EARN-IN AGREEMENT
This EARN-IN AGREEMENT (this “Agreement”) is made and entered into as of 【】, 2008 (the “Effective Date”), between 【】, a resident of the People’s Republic of China (the “Purchaser”) and 【】, a resident of Singapore (the “Seller”). Purchaser and Seller are also referred to herein together as the “Parties” and individually as a “Party.”
RECITALS
WHEREAS, pursuant to a Share Exchange Agreement by and among a United States-domiciled public reporting shell company (the “A Company”), 【】, a British Virgin Islands company (the “Company”) and the Seller as the sole shareholder of the Company, the Shell Company is expected to acquire 100% of the issued and outstanding capital stock of Company (the “Exchange Agreement”);
WHEREAS, Purchaser has agreed with Seller, as an inducement to the Purchaser in continuing to provide services to 【Domestic Company】. (“Domestic Company”), a PRC company that is a wholly owned subsidiary of 【HK Company】(the “HK Company”), a Hong Kong company which is wholly ow ned by the Company, with Purchaser serving as its Chief Operating Officer, to enter into this Agreement;
WHEREAS, Seller is the holder of 【】shares of the Company’s common stock (“B Common Stock”), and has determined that it is in her best interest to r eceive benefits from Purchaser’s performance as Chief Operating Officer of [Domestic Company] and its subsidiaries and will enter into the Exchange Agreement based on the possibility of obtaining such benefits;
WHEREAS, upon the consummation of the Exchange Agreement, Seller will be issued and hold shares of common stock of the Shell Company (the “Common Stock”), $【】 par value per share;
WHEREAS, Seller desires to grant to Purchaser an option to acquire 【】percent (【】%) of the shares of Common Stock to be issued to her pursuant to the Exchange Agreement (for purposes of this Agreement, including the Call Right described herein, the “Seller’s Shares”) pursuant to the terms and conditions set forth herein;
NOW, THEREFORE, the Parties, in consideration of the foregoing premises and the terms, covenants and conditions set forth below, and other good and valuable consideration, receipt of which is acknowledged, hereby agree as follows:
AGREEMENT
1. DEFINITIONS; INTERPRETATION
1.1. Terms Defined in this Agreement.
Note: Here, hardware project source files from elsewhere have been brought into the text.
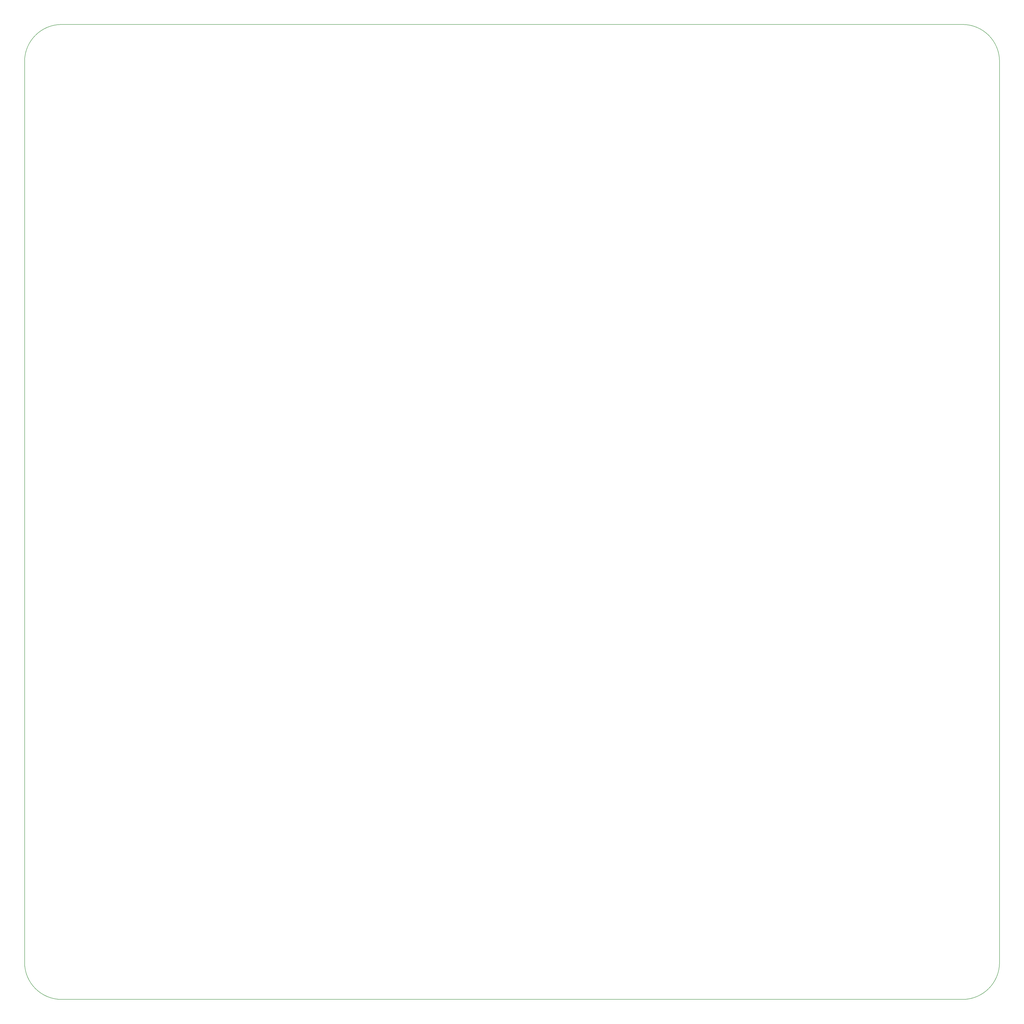
<source format=gko>
G04*
G04 #@! TF.GenerationSoftware,Altium Limited,Altium Designer,23.0.1 (38)*
G04*
G04 Layer_Color=16711935*
%FSLAX44Y44*%
%MOMM*%
G71*
G04*
G04 #@! TF.SameCoordinates,91F4A6FA-0939-4DC5-AEF7-812B851DF4A5*
G04*
G04*
G04 #@! TF.FilePolarity,Positive*
G04*
G01*
G75*
%ADD11C,0.1500*%
D11*
X150000Y3950000D02*
G03*
X0Y3800000I0J-150000D01*
G01*
X3800000Y0D02*
G03*
X3950000Y150000I0J150000D01*
G01*
X0D02*
G03*
X150000Y0I150000J0D01*
G01*
X3950000Y3800000D02*
G03*
X3800000Y3950000I-150000J0D01*
G01*
X0Y150000D02*
Y3800000D01*
X150000Y0D02*
X3800000D01*
X150000Y3950000D02*
X3800000D01*
X3950000Y150000D02*
Y3800000D01*
M02*

</source>
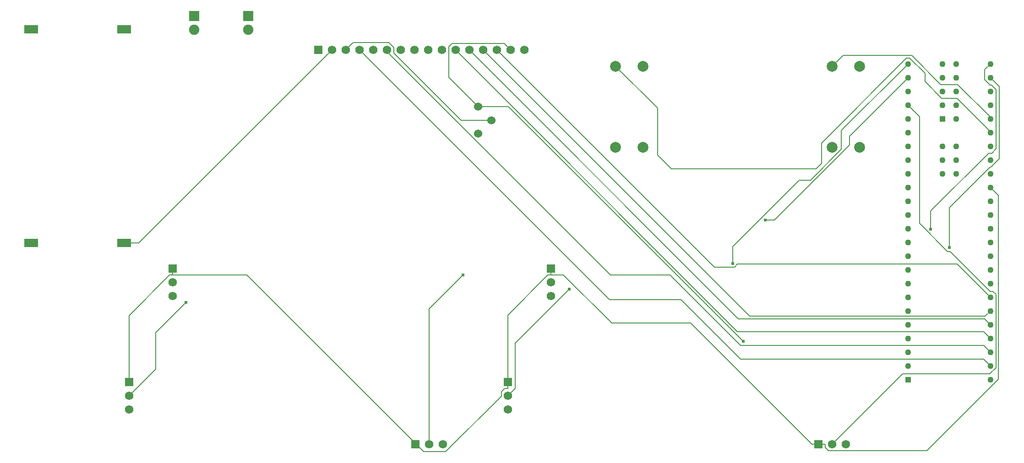
<source format=gbl>
G04 Layer: BottomLayer*
G04 EasyEDA v6.3.22, 2020-01-02T17:57:10--6:00*
G04 9629da53efd44d938a0aa96a75fe1ddf,91dbd57421b04f99998894d68b3b19aa,10*
G04 Gerber Generator version 0.2*
G04 Scale: 100 percent, Rotated: No, Reflected: No *
G04 Dimensions in millimeters *
G04 leading zeros omitted , absolute positions ,3 integer and 3 decimal *
%FSLAX33Y33*%
%MOMM*%
G90*
G71D02*

%ADD11C,0.159995*%
%ADD12C,0.610006*%
%ADD13R,1.107948X1.107948*%
%ADD14C,1.107948*%
%ADD15R,1.107948X1.107999*%
%ADD16C,1.107999*%
%ADD17R,2.540000X1.540002*%
%ADD18C,1.999996*%
%ADD19C,1.524000*%
%ADD20R,1.574800X1.574800*%
%ADD21C,1.574800*%
%ADD22R,1.899996X1.899996*%
%ADD23C,1.899996*%

%LPD*%
G54D11*
G01X155000Y80998D02*
G01X156979Y82979D01*
G01X169684Y82979D01*
G01X175054Y77610D01*
G01X178181Y77610D01*
G01X184238Y71549D01*
G01X184238Y71260D01*
G01X67569Y84001D02*
G01X113789Y37780D01*
G01X127033Y37780D01*
G01X138005Y26810D01*
G01X182968Y26810D01*
G01X184238Y25540D01*
G01X90429Y84001D02*
G01X139702Y34727D01*
G01X183268Y34727D01*
G01X184238Y35700D01*
G01X184238Y38240D02*
G01X178114Y44364D01*
G01X137447Y44364D01*
G01X136885Y43803D01*
G01X133167Y43803D01*
G01X92969Y84001D01*
G01X65029Y84001D02*
G01X66362Y85332D01*
G01X73035Y85332D01*
G01X73919Y84445D01*
G01X73919Y83434D01*
G01X86354Y70998D01*
G01X92001Y70998D01*
G01X155000Y10998D02*
G01X168028Y24029D01*
G01X184094Y24029D01*
G01X185232Y25167D01*
G01X185232Y38811D01*
G01X184693Y39350D01*
G01X184190Y39350D01*
G01X176827Y46713D01*
G01X176324Y46713D01*
G01X171145Y51895D01*
G01X171145Y71656D01*
G01X168998Y73800D01*
G01X89499Y73500D02*
G01X84079Y78921D01*
G01X84079Y84603D01*
G01X84673Y85194D01*
G01X94315Y85194D01*
G01X95509Y84001D01*
G01X24099Y48298D02*
G01X26789Y48298D01*
G01X62489Y84001D01*
G01X89499Y73500D02*
G01X95095Y73500D01*
G01X138523Y30069D01*
G01X72649Y84001D02*
G01X72649Y83678D01*
G01X114000Y42327D01*
G01X125026Y42327D01*
G01X138005Y29350D01*
G01X182968Y29350D01*
G01X184238Y28080D01*
G01X32999Y43538D02*
G01X32999Y42350D01*
G01X77919Y10998D02*
G01X78112Y10998D01*
G01X102999Y43538D02*
G01X102999Y42350D01*
G01X32999Y42350D02*
G01X32486Y42350D01*
G01X25001Y34862D01*
G01X25001Y22540D01*
G01X151269Y10998D02*
G01X128841Y33427D01*
G01X114198Y33427D01*
G01X105275Y42350D01*
G01X102999Y42350D01*
G01X152460Y10998D02*
G01X151269Y10998D01*
G01X184238Y58560D02*
G01X185724Y57077D01*
G01X185724Y23074D01*
G01X172458Y9810D01*
G01X154244Y9810D01*
G01X153649Y10404D01*
G01X153649Y10998D01*
G01X152460Y10998D02*
G01X153649Y10998D01*
G01X95001Y22540D02*
G01X95001Y34946D01*
G01X102405Y42350D01*
G01X102999Y42350D01*
G01X95001Y21349D02*
G01X94404Y21349D01*
G01X93809Y20755D01*
G01X93809Y19960D01*
G01X83530Y9680D01*
G01X79433Y9680D01*
G01X78112Y10998D01*
G01X95001Y22540D02*
G01X95001Y21349D01*
G01X32999Y42350D02*
G01X46763Y42350D01*
G01X78112Y10998D01*
G01X85349Y84001D02*
G01X137459Y31890D01*
G01X182968Y31890D01*
G01X184238Y30620D01*
G01X136593Y44511D02*
G01X136593Y47600D01*
G01X148882Y59891D01*
G01X150964Y59891D01*
G01X156679Y65603D01*
G01X156679Y69098D01*
G01X168998Y81420D01*
G01X80459Y10998D02*
G01X80459Y36091D01*
G01X86718Y42350D01*
G01X87889Y84001D02*
G01X137645Y34244D01*
G01X183154Y34244D01*
G01X184238Y33160D01*
G01X114919Y80998D02*
G01X122692Y73226D01*
G01X122692Y64570D01*
G01X125262Y61999D01*
G01X152001Y61999D01*
G01X152999Y63000D01*
G01X152999Y66782D01*
G01X168714Y82497D01*
G01X169291Y82497D01*
G01X172112Y79675D01*
G01X172112Y78148D01*
G01X175191Y75070D01*
G01X178064Y75070D01*
G01X184238Y68893D01*
G01X184238Y68720D01*
G01X176618Y47419D02*
G01X176618Y54836D01*
G01X184150Y62370D01*
G01X184353Y62370D01*
G01X185859Y63876D01*
G01X185859Y77259D01*
G01X184238Y78880D01*
G01X25001Y20000D02*
G01X29913Y24913D01*
G01X29913Y31661D01*
G01X35511Y37259D01*
G01X106337Y39756D02*
G01X96349Y29769D01*
G01X96349Y21349D01*
G01X95001Y20000D01*
G01X184238Y81420D02*
G01X183172Y80351D01*
G01X183172Y78524D01*
G01X184195Y77498D01*
G01X184467Y77498D01*
G01X185280Y76685D01*
G01X185280Y65705D01*
G01X184482Y64910D01*
G01X183883Y64910D01*
G01X173200Y54227D01*
G01X173200Y50864D01*
G01X168998Y78880D02*
G01X158145Y68024D01*
G01X158145Y66388D01*
G01X144279Y52522D01*
G01X142608Y52522D01*
G01X142608Y52522D01*
G54D13*
G01X168999Y23000D03*
G54D14*
G01X168999Y25540D03*
G01X168999Y28080D03*
G01X168999Y30620D03*
G01X168999Y33160D03*
G01X168999Y35700D03*
G01X168999Y38240D03*
G01X168999Y40780D03*
G01X168999Y43320D03*
G01X168999Y45860D03*
G01X168999Y48400D03*
G01X168999Y50940D03*
G01X168999Y53480D03*
G01X168999Y56020D03*
G01X168999Y58560D03*
G01X168999Y61100D03*
G01X168999Y63640D03*
G01X168999Y66180D03*
G01X168999Y68720D03*
G01X168999Y71260D03*
G01X168999Y73800D03*
G01X168999Y76340D03*
G01X168999Y78880D03*
G01X168999Y81420D03*
G01X184239Y81420D03*
G01X184239Y78880D03*
G01X184239Y76340D03*
G01X184239Y73800D03*
G01X184239Y71260D03*
G01X184239Y68720D03*
G01X184239Y66180D03*
G01X184239Y63640D03*
G01X184239Y61100D03*
G01X184239Y58560D03*
G01X184239Y56020D03*
G01X184239Y53480D03*
G01X184239Y50940D03*
G01X184239Y48400D03*
G01X184239Y45860D03*
G01X184239Y43320D03*
G01X184239Y40780D03*
G01X184239Y38240D03*
G01X184239Y35700D03*
G01X184239Y33160D03*
G01X184239Y30620D03*
G01X184239Y28080D03*
G01X184239Y25540D03*
G01X184239Y23000D03*
G54D15*
G01X175349Y71260D03*
G54D14*
G01X175349Y73800D03*
G01X175349Y76340D03*
G01X175349Y78880D03*
G01X175349Y81420D03*
G01X177889Y81420D03*
G01X177889Y78880D03*
G01X177889Y76340D03*
G01X177889Y73800D03*
G01X177889Y71260D03*
G54D16*
G01X175349Y66180D03*
G01X175349Y63640D03*
G01X175349Y61100D03*
G01X177889Y66180D03*
G01X177889Y63640D03*
G01X177889Y61100D03*
G54D17*
G01X24100Y48299D03*
G01X6900Y48299D03*
G01X6900Y87800D03*
G01X24100Y87800D03*
G54D18*
G01X114920Y81000D03*
G01X120000Y81000D03*
G01X154999Y81000D03*
G01X160079Y81000D03*
G01X114920Y66000D03*
G01X120000Y66000D03*
G01X154999Y66000D03*
G01X160079Y66000D03*
G54D19*
G01X92000Y71000D03*
G01X89500Y68500D03*
G01X89500Y73500D03*
G54D20*
G01X59950Y84000D03*
G54D21*
G01X62490Y84000D03*
G01X65030Y84000D03*
G01X67570Y84000D03*
G01X70110Y84000D03*
G01X72650Y84000D03*
G01X75190Y84000D03*
G01X77730Y84000D03*
G01X80270Y84000D03*
G01X82810Y84000D03*
G01X85350Y84000D03*
G01X87890Y84000D03*
G01X90430Y84000D03*
G01X92970Y84000D03*
G01X95510Y84000D03*
G01X98050Y84000D03*
G01X103000Y38460D03*
G01X103000Y41000D03*
G54D20*
G01X103000Y43540D03*
G54D21*
G01X157539Y10999D03*
G01X154999Y10999D03*
G54D20*
G01X152459Y10999D03*
G54D21*
G01X32999Y38460D03*
G01X32999Y41000D03*
G54D20*
G01X32999Y43540D03*
G54D21*
G01X83000Y10999D03*
G01X80460Y10999D03*
G54D20*
G01X77920Y10999D03*
G54D21*
G01X24999Y17459D03*
G01X24999Y19999D03*
G54D20*
G01X24999Y22539D03*
G54D21*
G01X95000Y17459D03*
G01X95000Y19999D03*
G54D20*
G01X95000Y22539D03*
G54D22*
G01X46999Y90270D03*
G54D23*
G01X46999Y87730D03*
G54D22*
G01X37000Y90269D03*
G54D23*
G01X37000Y87729D03*
G54D12*
G01X138523Y30069D03*
G01X86718Y42350D03*
G01X136593Y44511D03*
G01X35511Y37259D03*
G01X176618Y47419D03*
G01X173200Y50864D03*
G01X106337Y39756D03*
G01X142608Y52522D03*
M00*
M02*

</source>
The following terms when used in this Agreement shall have the following definitions:
“Bankruptcy Law” means any Law of any jurisdiction relating to bankruptcy, insolvency, corporate reorganization, company arrangement, civil rehabilitation, special liquidation, moratorium, readjustment of debt, appointment of a conservator, trustee or receiver, or similar debtor relief.
“Business Day” means any day on which commercial banks are required to be open in the United States.
“Call Price” means, with respect to any exercise of the Call Right, par value or $【】per share of the Seller’s Shares subject to any Call Exercise Notice.
“Conditions” means Conditions 1 through 4, as defined below, in the aggregate.